§ **THE PROBLEM**:
Below are records to transcribe in full and unchanged; omit every picture.

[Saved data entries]
---

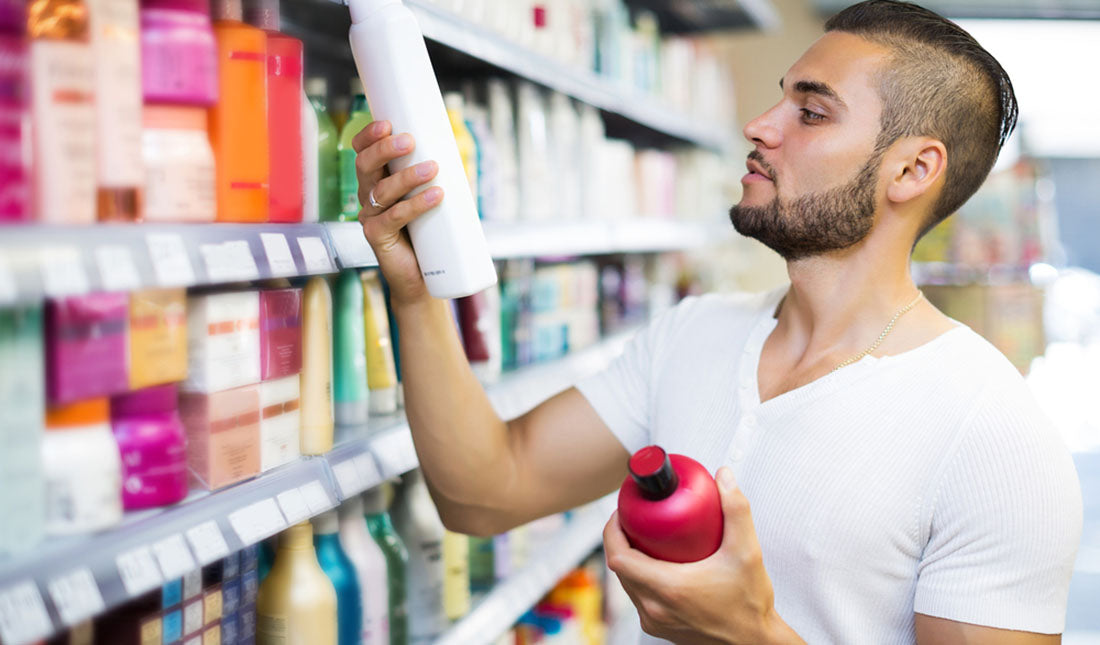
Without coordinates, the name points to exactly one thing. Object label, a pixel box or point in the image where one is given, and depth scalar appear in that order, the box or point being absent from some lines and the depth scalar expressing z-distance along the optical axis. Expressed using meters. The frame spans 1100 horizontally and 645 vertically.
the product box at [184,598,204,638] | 1.14
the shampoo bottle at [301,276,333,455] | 1.31
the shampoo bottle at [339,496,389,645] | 1.47
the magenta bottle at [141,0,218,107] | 0.99
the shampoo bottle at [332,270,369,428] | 1.47
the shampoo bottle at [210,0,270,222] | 1.09
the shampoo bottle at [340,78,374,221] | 1.40
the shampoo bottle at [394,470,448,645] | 1.71
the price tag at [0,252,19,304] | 0.77
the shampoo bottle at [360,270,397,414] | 1.54
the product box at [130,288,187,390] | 0.99
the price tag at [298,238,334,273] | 1.20
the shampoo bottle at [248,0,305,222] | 1.18
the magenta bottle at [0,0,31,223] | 0.81
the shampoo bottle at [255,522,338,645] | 1.28
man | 1.20
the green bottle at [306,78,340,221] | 1.37
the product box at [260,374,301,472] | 1.20
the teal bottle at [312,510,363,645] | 1.41
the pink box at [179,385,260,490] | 1.10
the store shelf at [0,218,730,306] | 0.80
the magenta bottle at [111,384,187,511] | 0.98
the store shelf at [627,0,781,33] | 3.53
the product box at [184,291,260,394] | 1.10
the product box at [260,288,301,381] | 1.21
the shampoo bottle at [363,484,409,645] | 1.61
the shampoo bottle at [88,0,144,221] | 0.91
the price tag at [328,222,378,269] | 1.29
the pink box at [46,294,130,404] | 0.90
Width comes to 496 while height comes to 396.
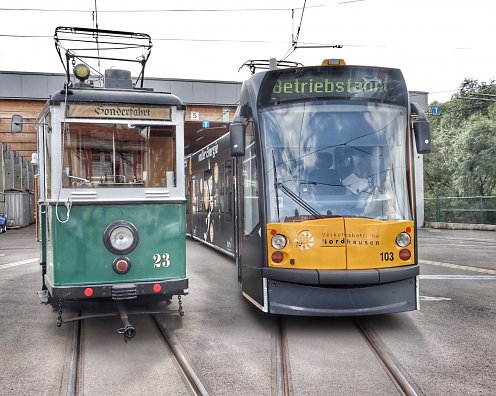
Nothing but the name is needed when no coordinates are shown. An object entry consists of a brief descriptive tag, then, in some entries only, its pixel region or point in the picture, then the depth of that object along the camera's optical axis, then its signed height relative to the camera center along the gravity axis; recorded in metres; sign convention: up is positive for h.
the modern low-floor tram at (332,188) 5.79 +0.12
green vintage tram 5.61 +0.13
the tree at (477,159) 24.33 +1.63
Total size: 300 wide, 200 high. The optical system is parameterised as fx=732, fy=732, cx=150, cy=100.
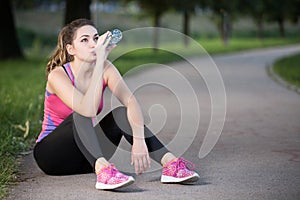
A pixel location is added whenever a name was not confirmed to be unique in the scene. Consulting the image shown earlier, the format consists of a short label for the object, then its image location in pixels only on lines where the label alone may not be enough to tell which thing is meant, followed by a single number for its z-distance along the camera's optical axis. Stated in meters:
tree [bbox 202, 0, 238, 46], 25.28
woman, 5.16
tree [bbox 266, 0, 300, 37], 40.62
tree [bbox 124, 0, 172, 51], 28.73
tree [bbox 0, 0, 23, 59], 24.45
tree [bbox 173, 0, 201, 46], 24.98
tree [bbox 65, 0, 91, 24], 23.92
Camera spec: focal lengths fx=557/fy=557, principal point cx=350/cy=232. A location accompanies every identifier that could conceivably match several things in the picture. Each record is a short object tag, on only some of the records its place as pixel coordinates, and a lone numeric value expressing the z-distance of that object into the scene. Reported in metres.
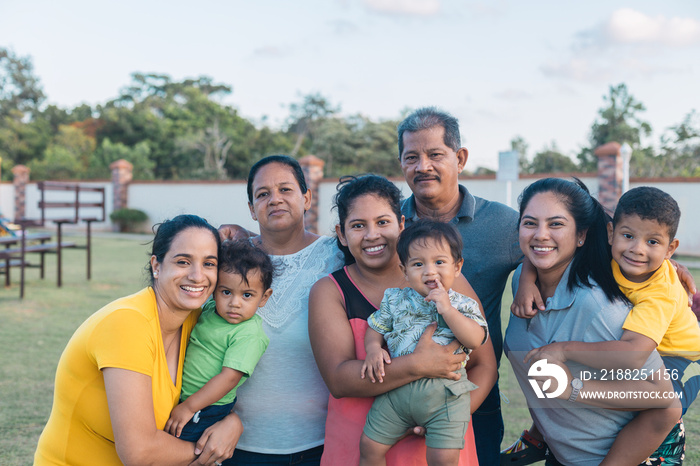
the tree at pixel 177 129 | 29.55
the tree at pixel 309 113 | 34.56
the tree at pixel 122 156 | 28.80
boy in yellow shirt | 1.90
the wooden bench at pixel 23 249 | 8.35
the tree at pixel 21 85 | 39.03
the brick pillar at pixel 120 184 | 22.78
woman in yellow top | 1.69
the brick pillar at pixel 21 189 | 24.75
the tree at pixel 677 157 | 19.72
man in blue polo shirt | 2.57
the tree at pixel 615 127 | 21.61
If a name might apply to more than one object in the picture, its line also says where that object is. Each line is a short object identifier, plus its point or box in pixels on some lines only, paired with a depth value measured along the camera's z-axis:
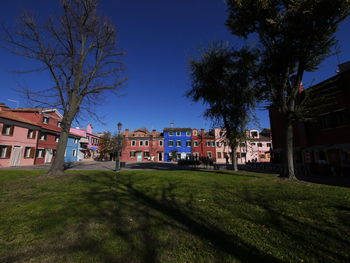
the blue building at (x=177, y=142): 45.81
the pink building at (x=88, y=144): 40.22
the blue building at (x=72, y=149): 32.75
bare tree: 11.20
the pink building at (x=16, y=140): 20.25
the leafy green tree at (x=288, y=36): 8.56
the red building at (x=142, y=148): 46.38
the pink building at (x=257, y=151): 42.00
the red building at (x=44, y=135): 26.09
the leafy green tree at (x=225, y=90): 15.78
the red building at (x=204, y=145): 44.88
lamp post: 14.97
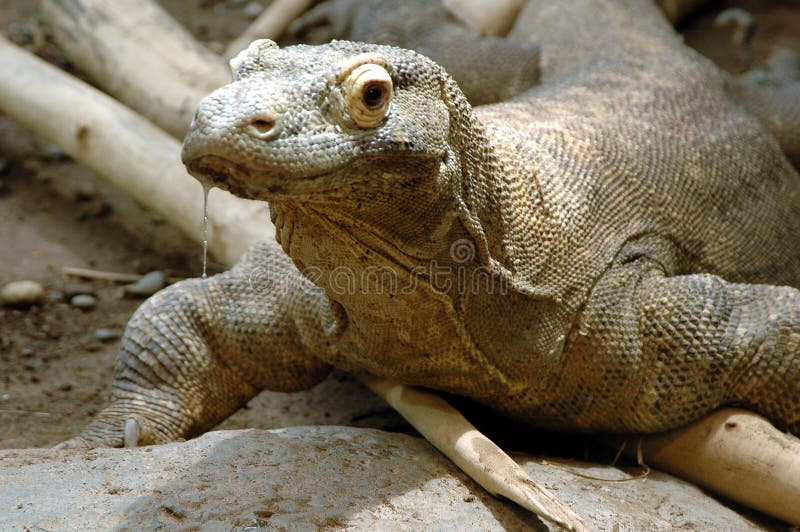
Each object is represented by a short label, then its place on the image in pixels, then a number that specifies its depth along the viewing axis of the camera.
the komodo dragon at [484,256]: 4.88
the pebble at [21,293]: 10.15
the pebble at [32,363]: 9.24
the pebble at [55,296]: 10.39
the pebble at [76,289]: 10.46
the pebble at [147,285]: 10.48
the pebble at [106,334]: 9.77
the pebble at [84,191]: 12.08
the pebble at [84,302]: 10.25
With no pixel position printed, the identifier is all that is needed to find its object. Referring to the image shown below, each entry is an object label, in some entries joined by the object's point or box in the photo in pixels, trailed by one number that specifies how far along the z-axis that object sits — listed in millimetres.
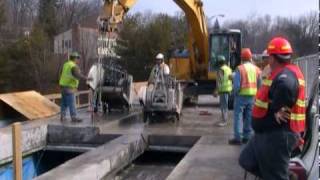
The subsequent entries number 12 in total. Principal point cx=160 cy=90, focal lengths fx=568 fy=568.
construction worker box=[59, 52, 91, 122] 14118
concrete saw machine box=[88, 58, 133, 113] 15306
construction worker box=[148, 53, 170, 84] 14664
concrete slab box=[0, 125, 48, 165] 11695
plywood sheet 16281
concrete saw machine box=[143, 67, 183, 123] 14391
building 53588
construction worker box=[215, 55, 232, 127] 13461
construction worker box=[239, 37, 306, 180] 5844
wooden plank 7414
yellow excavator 19219
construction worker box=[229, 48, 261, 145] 10414
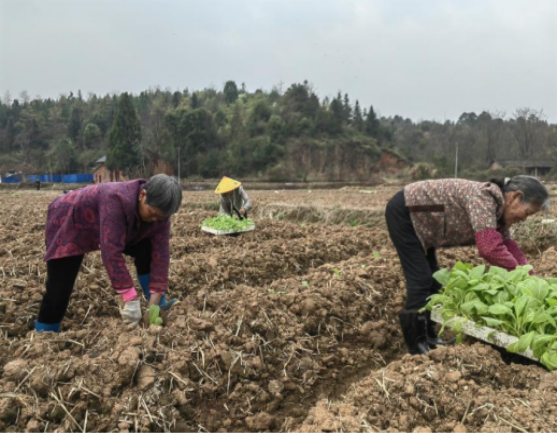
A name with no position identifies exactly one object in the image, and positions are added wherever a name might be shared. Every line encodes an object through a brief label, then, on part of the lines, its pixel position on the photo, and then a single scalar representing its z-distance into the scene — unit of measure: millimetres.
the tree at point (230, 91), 82281
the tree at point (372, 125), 62375
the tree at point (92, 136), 58375
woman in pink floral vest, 2943
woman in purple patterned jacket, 2889
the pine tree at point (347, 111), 62825
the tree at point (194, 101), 71562
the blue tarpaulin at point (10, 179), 44588
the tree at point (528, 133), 45812
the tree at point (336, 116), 59062
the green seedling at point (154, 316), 3100
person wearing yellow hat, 7395
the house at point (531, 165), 41219
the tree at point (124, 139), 40531
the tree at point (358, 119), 63416
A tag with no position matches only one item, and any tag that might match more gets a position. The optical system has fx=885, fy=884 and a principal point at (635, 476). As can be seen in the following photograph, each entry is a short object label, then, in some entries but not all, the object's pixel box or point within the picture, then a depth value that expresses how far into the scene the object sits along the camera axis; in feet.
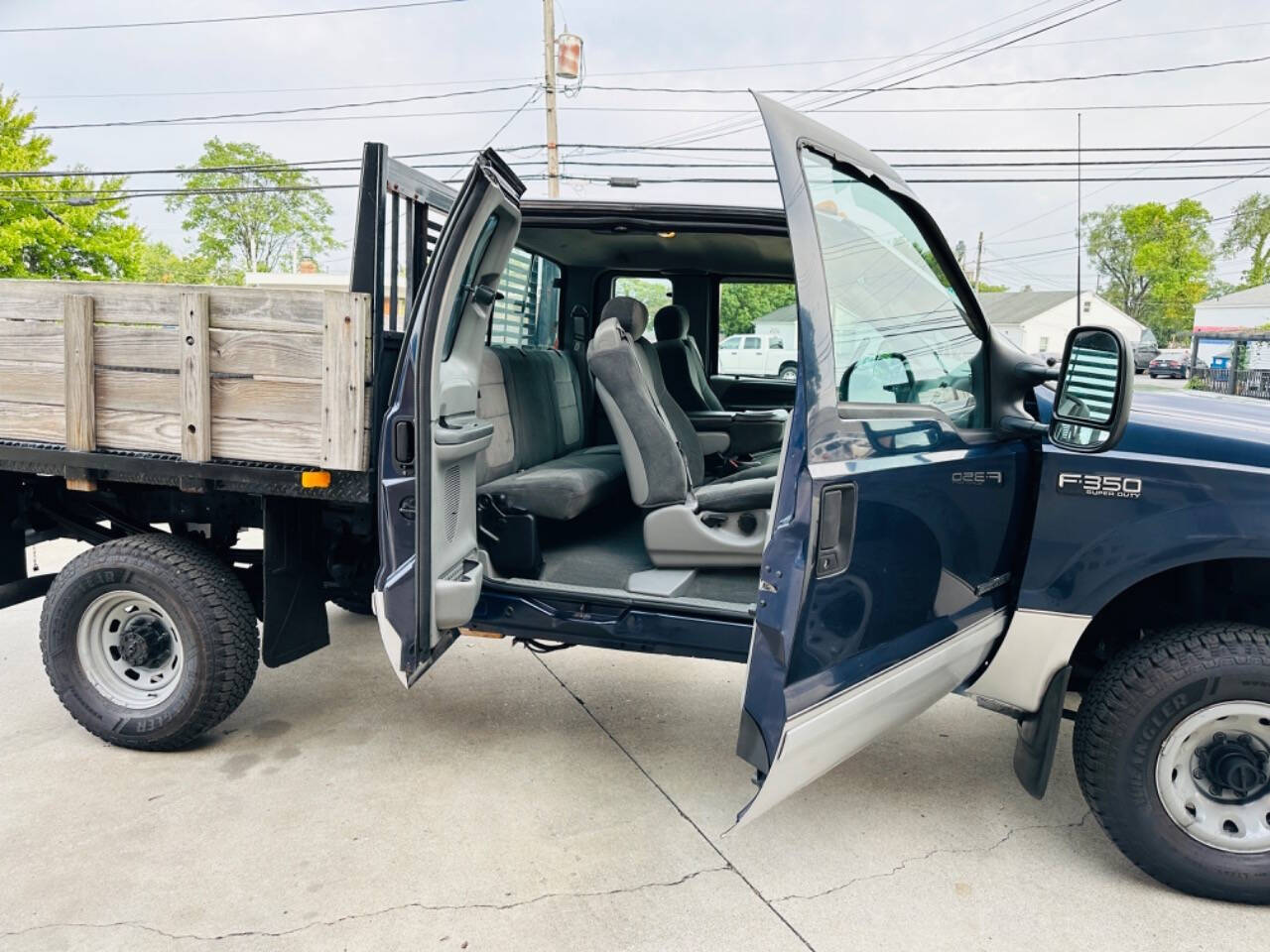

---

§ **SOLUTION TO THE EXERCISE**:
Without coordinates, the name points to exactly one thing. Object label, a pixel box or point in the image where one is given, and depth scalar appear in that order, the box or point being absent from some lines and the depth scalar expressing z-distance along the optical axis. Expressed using meters. The frame spans 1100 horizontally and 645 vertically.
the product box at [184,598,204,638] | 1.14
the shampoo bottle at [301,276,333,455] | 1.31
the shampoo bottle at [339,496,389,645] | 1.47
the magenta bottle at [141,0,218,107] | 0.99
the shampoo bottle at [332,270,369,428] | 1.47
the shampoo bottle at [210,0,270,222] | 1.09
the shampoo bottle at [340,78,374,221] | 1.40
the shampoo bottle at [394,470,448,645] | 1.71
the price tag at [0,252,19,304] | 0.77
the shampoo bottle at [360,270,397,414] | 1.54
the product box at [130,288,187,390] | 0.99
the price tag at [298,238,334,273] | 1.20
the shampoo bottle at [248,0,305,222] | 1.18
the magenta bottle at [0,0,31,223] | 0.81
the shampoo bottle at [255,522,338,645] | 1.28
man | 1.20
the green bottle at [306,78,340,221] | 1.37
the product box at [260,374,301,472] | 1.20
the teal bottle at [312,510,363,645] | 1.41
the pink box at [179,385,260,490] | 1.10
the store shelf at [0,218,730,306] | 0.80
the magenta bottle at [111,384,187,511] | 0.98
the store shelf at [627,0,781,33] | 3.53
the product box at [184,291,260,394] | 1.10
the product box at [260,288,301,381] | 1.21
the shampoo bottle at [363,484,409,645] | 1.61
the shampoo bottle at [88,0,144,221] | 0.91
the price tag at [328,222,378,269] | 1.29
the pink box at [46,294,130,404] | 0.90
Width comes to 496 while height comes to 396.
Nothing but the name is needed when no coordinates are shown. An object entry consists of a brief descriptive tag, then, in some entries only, its pixel region or point in the picture, then the depth of that object along the camera's optical axis, then its signed height relative to the camera center along the gravity axis; recorded in metres; sign convention: up is positive for h.
the modern low-floor tram at (332,188) 5.79 +0.12
green vintage tram 5.61 +0.13
the tree at (477,159) 24.33 +1.63
Total size: 300 wide, 200 high. The optical system is parameterised as fx=732, fy=732, cx=150, cy=100.
A pixel location is added whenever a name was not confirmed to be unique in the scene. Consulting the image shown earlier, the format consists of a short label for the object, then its image location in pixels only on lines where the label alone may not be enough to tell which thing is meant, followed by a single number for its z-distance along the camera's optical axis. Stated in meters:
tree [bbox 202, 0, 238, 46], 25.28
woman, 5.16
tree [bbox 266, 0, 300, 37], 40.62
tree [bbox 124, 0, 172, 51], 28.73
tree [bbox 0, 0, 23, 59], 24.45
tree [bbox 173, 0, 201, 46], 24.98
tree [bbox 65, 0, 91, 24], 23.92
Camera spec: focal lengths fx=557/fy=557, principal point cx=350/cy=232. A location accompanies every identifier that could conceivably match several things in the picture. Each record is a short object tag, on only some of the records its place as pixel coordinates, and a lone numeric value expressing the z-distance of that object into the scene. Reported in metres.
the tree at pixel 177 129 | 29.55
the tree at pixel 309 113 | 34.56
the tree at pixel 122 156 | 28.80
boy in yellow shirt | 1.90
the wooden bench at pixel 23 249 | 8.35
the tree at pixel 21 85 | 39.03
the brick pillar at pixel 120 184 | 22.78
woman in yellow top | 1.69
the brick pillar at pixel 21 189 | 24.75
the tree at pixel 677 157 | 19.72
man in blue polo shirt | 2.57
the tree at pixel 615 127 | 21.61
If a name might apply to more than one object in the picture, its line also says where that object is. Each line is a short object identifier, plus its point or box in pixels on some lines only, paired with a depth value measured along the camera's z-axis:
the blue building at (x=177, y=142): 45.81
the pink building at (x=88, y=144): 40.22
the blue building at (x=72, y=149): 32.75
bare tree: 11.20
the pink building at (x=16, y=140): 20.25
the leafy green tree at (x=288, y=36): 8.56
the red building at (x=142, y=148): 46.38
the pink building at (x=257, y=151): 42.00
the red building at (x=44, y=135): 26.09
the leafy green tree at (x=225, y=90): 15.78
the red building at (x=204, y=145): 44.88
lamp post: 14.97
Each object is represented by a short label, then its place on the image in pixels, then a number that specifies its depth along the viewing axis of the camera.
the komodo dragon at [484,256]: 4.88
the pebble at [21,293]: 10.15
the pebble at [32,363]: 9.24
the pebble at [55,296]: 10.39
the pebble at [76,289]: 10.46
the pebble at [147,285]: 10.48
the pebble at [106,334]: 9.77
the pebble at [84,191]: 12.08
the pebble at [84,302]: 10.25
With no pixel position printed, the identifier is all that is needed to find its object. Referring to the image shown below, each entry is an object label, in some entries joined by the object's point or box in the photo in pixels, trailed by one number that specifies how far along the z-axis that object sits — listed in millimetres.
The subsequent entries number 12 in total. Principal point cx=160 cy=90, focal lengths fx=568 fy=568.
construction worker box=[59, 52, 91, 122] 14118
concrete saw machine box=[88, 58, 133, 113] 15306
construction worker box=[148, 53, 170, 84] 14664
concrete slab box=[0, 125, 48, 165] 11695
plywood sheet 16281
concrete saw machine box=[143, 67, 183, 123] 14391
building 53588
construction worker box=[215, 55, 232, 127] 13461
construction worker box=[239, 37, 306, 180] 5844
wooden plank 7414
yellow excavator 19219
construction worker box=[229, 48, 261, 145] 10414
A name with no position identifies exactly one object in the image, and positions are added wherever a name might be shared. Every line encodes an object through a brief label, then, on part of the lines, its pixel position on the photo, and then a single scalar representing its z-distance into the scene — unit of measure: millimetres.
the tree at point (230, 91), 82281
the tree at point (372, 125), 62375
the tree at point (92, 136), 58375
woman in pink floral vest, 2943
woman in purple patterned jacket, 2889
the pine tree at point (347, 111), 62825
the tree at point (194, 101), 71562
the blue tarpaulin at point (10, 179), 44588
the tree at point (528, 133), 45812
the tree at point (336, 116), 59062
the green seedling at point (154, 316), 3100
person wearing yellow hat, 7395
the house at point (531, 165), 41219
the tree at point (124, 139), 40531
the tree at point (358, 119), 63416
A tag with no position matches only one item, and any tag that might match more gets a position. The optical system has fx=885, fy=884 and a principal point at (635, 476). As can be seen in the following photograph, each entry is a short object label, then, in some entries but not all, the object's pixel box or point within the picture, then a depth value that expresses how far into the scene the object sits along the camera axis; in feet.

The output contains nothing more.